----- SOURCE MATERIAL -----

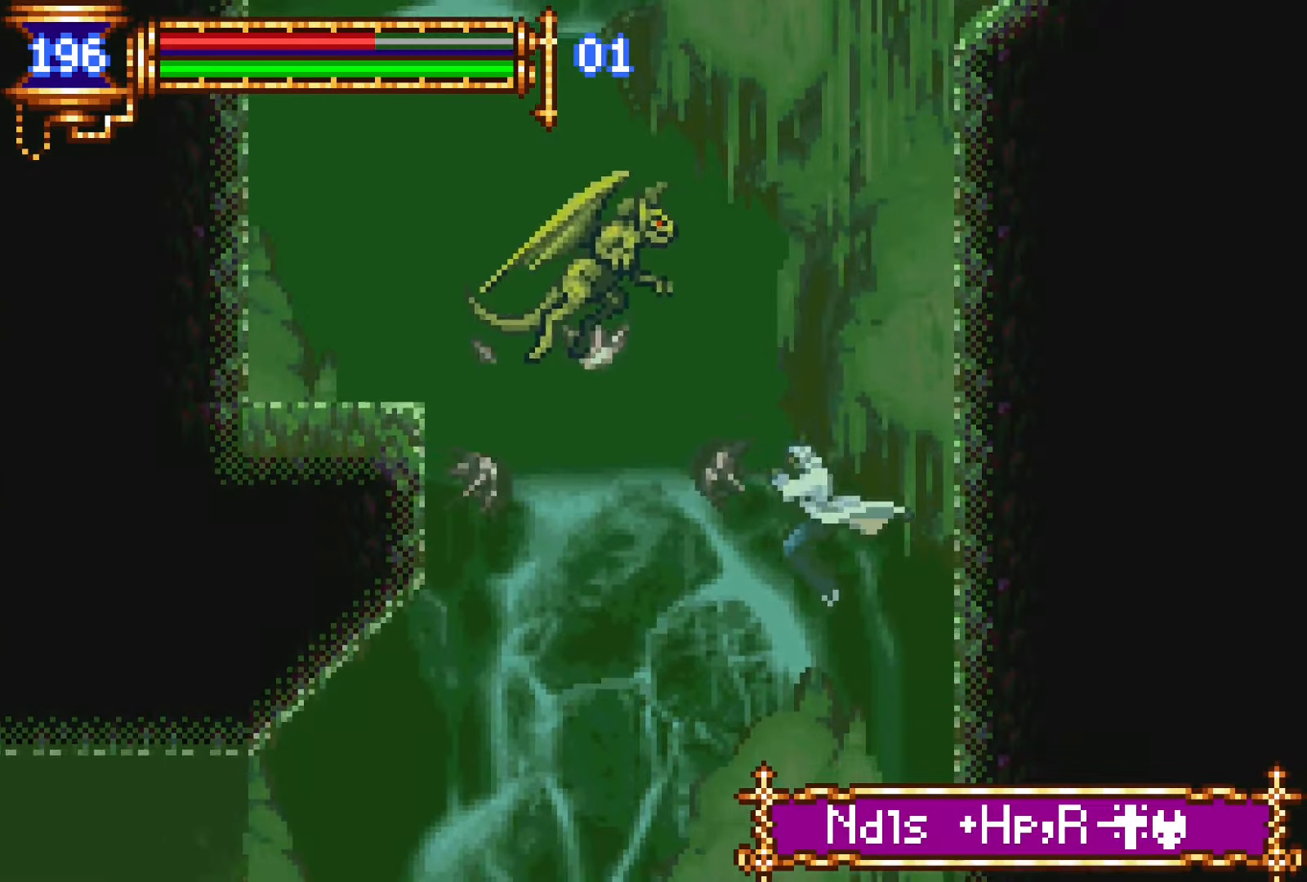
{"buttons": [], "events": [[83, "CROSS", "down"], [100, "DPAD_LEFT", "up"], [116, "SQUARE", "down"], [150, "CROSS", "up"], [216, "SQUARE", "up"], [266, "DPAD_RIGHT", "down"], [283, "SQUARE", "down"], [350, "DPAD_RIGHT", "up"], [433, "SQUARE", "up"]]}
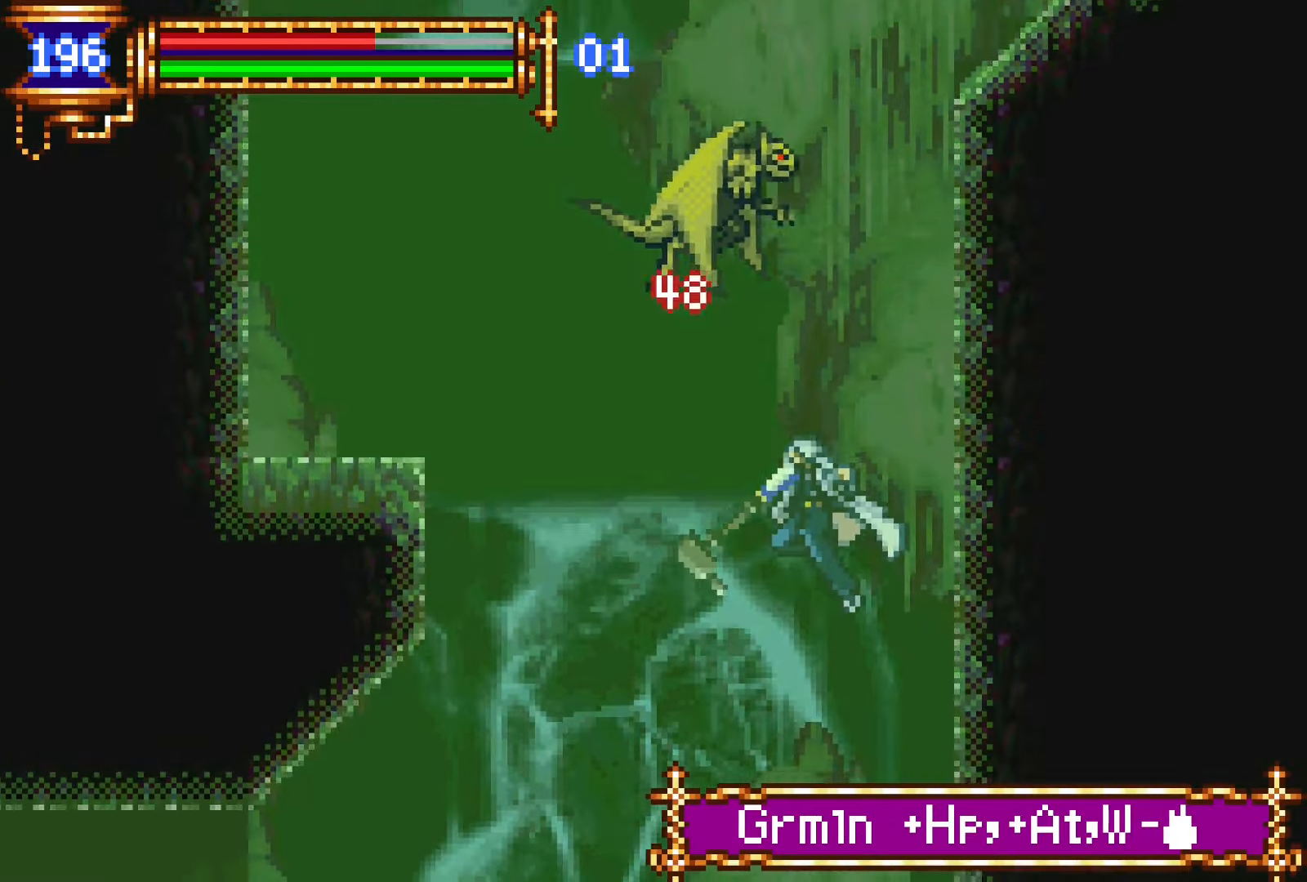
{"buttons": ["CROSS", "DPAD_RIGHT"], "events": [[50, "DPAD_LEFT", "down"], [383, "DPAD_LEFT", "up"], [450, "DPAD_RIGHT", "down"], [500, "CROSS", "down"]]}
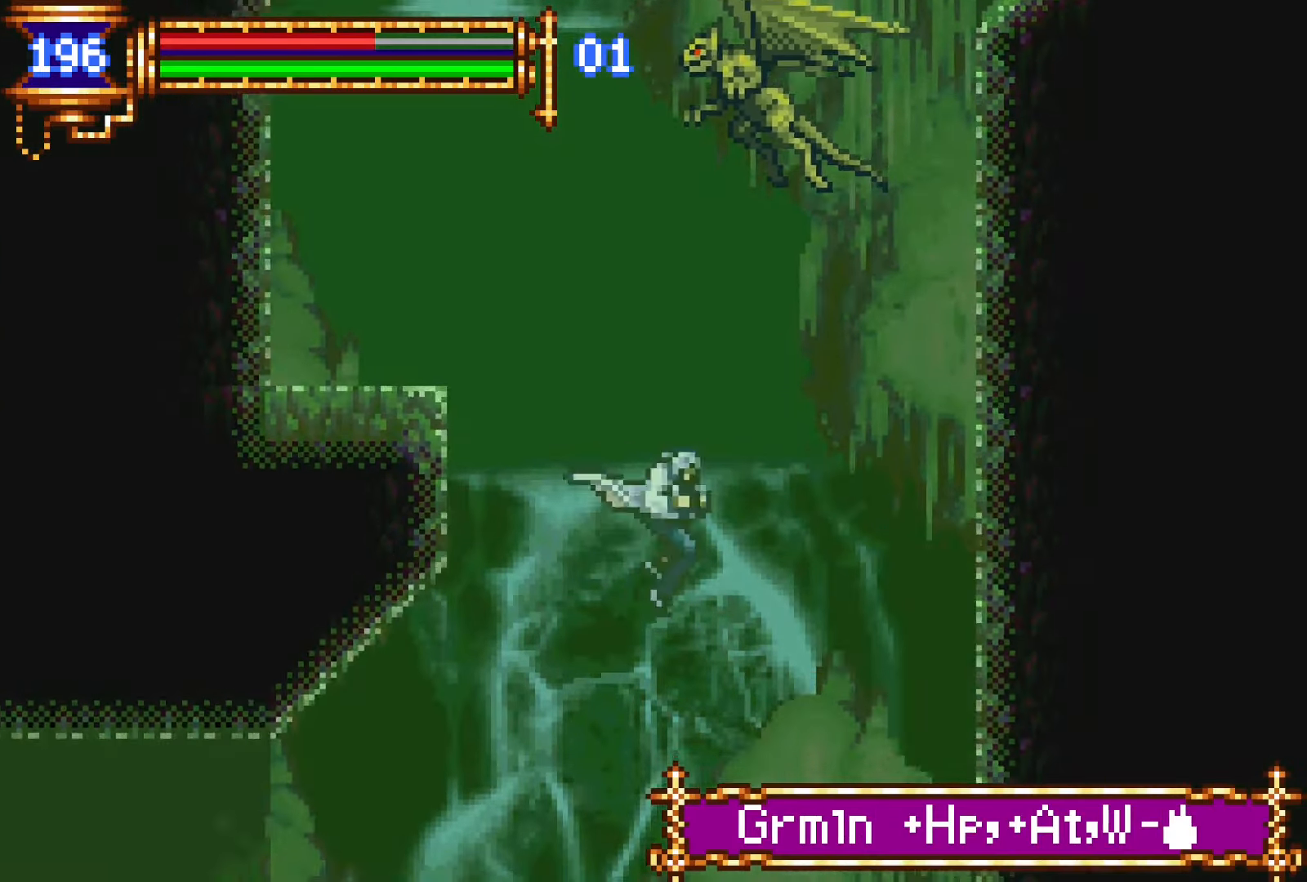
{"buttons": ["DPAD_RIGHT"], "events": [[33, "SQUARE", "down"], [50, "DPAD_RIGHT", "up"], [66, "CROSS", "up"], [116, "SQUARE", "up"], [200, "SQUARE", "down"], [250, "DPAD_RIGHT", "down"], [300, "SQUARE", "up"]]}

-----

### [EXERCISE]
With the images removed, reproduce all the material above word for word.

### [ANSWER TO THIS TASK]
{"buttons": [], "events": [[83, "CROSS", "down"], [100, "DPAD_LEFT", "up"], [116, "SQUARE", "down"], [150, "CROSS", "up"], [216, "SQUARE", "up"], [266, "DPAD_RIGHT", "down"], [283, "SQUARE", "down"], [350, "DPAD_RIGHT", "up"], [433, "SQUARE", "up"]]}
{"buttons": ["CROSS", "DPAD_RIGHT"], "events": [[50, "DPAD_LEFT", "down"], [383, "DPAD_LEFT", "up"], [450, "DPAD_RIGHT", "down"], [500, "CROSS", "down"]]}
{"buttons": ["DPAD_RIGHT"], "events": [[33, "SQUARE", "down"], [50, "DPAD_RIGHT", "up"], [66, "CROSS", "up"], [116, "SQUARE", "up"], [200, "SQUARE", "down"], [250, "DPAD_RIGHT", "down"], [300, "SQUARE", "up"]]}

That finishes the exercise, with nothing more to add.